Hmmm, yes, no and maybe ... not really. I'm not really that familiar with the figures, so looking up on the Web quickly I found a page at http://www.securityprousa.com/4bushtaenga.html about #4 buckshot, which says that in their round it starts off at 1100 fps, which seems like it would be fast enough for this range not to be overly decelerated by gravity and perhaps not by air resistance (depending on the resilience of the drone). They say that they put 27 balls in a "6 inch area" at 12 feet. Taking this to mean a 6-inch radius, I'll assume that means that at 240 feet, 27 balls pass within a circle with area 78.5 square feet, i.e. 2.9 square feet per ball. The problem is, the drones don't look all that large in area, perhaps smaller than this, and as multiple balls can pass through one 2.9 square foot area, sometimes none will pass through another (a Poisson distribution, I believe - see http://en.wikipedia.org/wiki/Poisson_distribution - meaning that you have 1/e = 36.7% chance of missing a 2.9 square foot drone). And even if a ball hits the drone, there is a considerable chance that they will pass harmlessly through some wing surface, visibly marring it on later inspection but not seriously interfering with it.
Of course, all this applies only if you can properly aim at the drone, guessing the arc that the shot will take under the influence of air and gravity toward its position in the distant sky while leading it properly.
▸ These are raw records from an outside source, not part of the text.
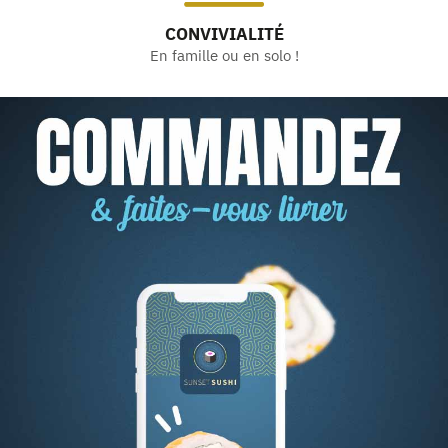
CONVIVIALITÉ
En famille ou en solo !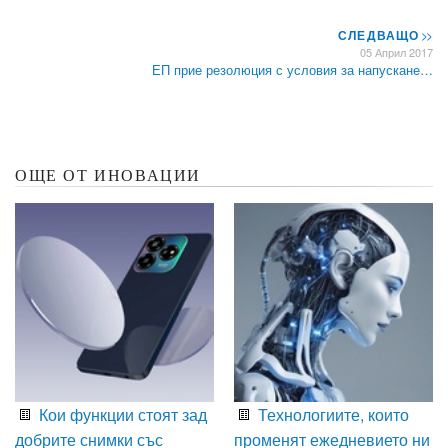
СЛЕДВАЩО
>>
05 Април 2017
ЕП прие резолюция с условия за напускане…
ОЩЕ ОТ ИНОВАЦИИ
Кои функции стоят зад
Технологиите, които
добрите снимки със
променят ежедневието ни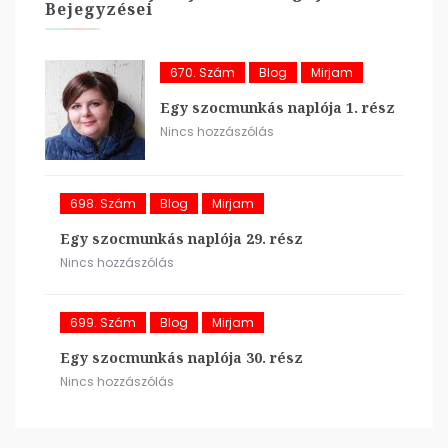
Bejegyzései
670. Szám
Blog
Mirjam
Egy szocmunkás naplója 1. rész
Nincs hozzászólás
698. Szám
Blog
Mirjam
Egy szocmunkás naplója 29. rész
Nincs hozzászólás
699. Szám
Blog
Mirjam
Egy szocmunkás naplója 30. rész
Nincs hozzászólás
Actually this seems like skeet or clay pigeon shooting, done at 50 to 60 yards, except that this distance is up to 500 feet straight up, plus some sideways displacement, with no visual hints from the ground of what the range is; for those something more like #9 shot is used, but what breaks a clay pigeon might not harm a drone.
In any case, assuming you have some fair chance of shooting down the drone, you get into the real problems, which are...
Bottom line: as amusing as the notion of folks shooting down the drones might sound, I don't think that's a particularly meaningful safeguard against their abuse in any scenario short of some kind of civil war.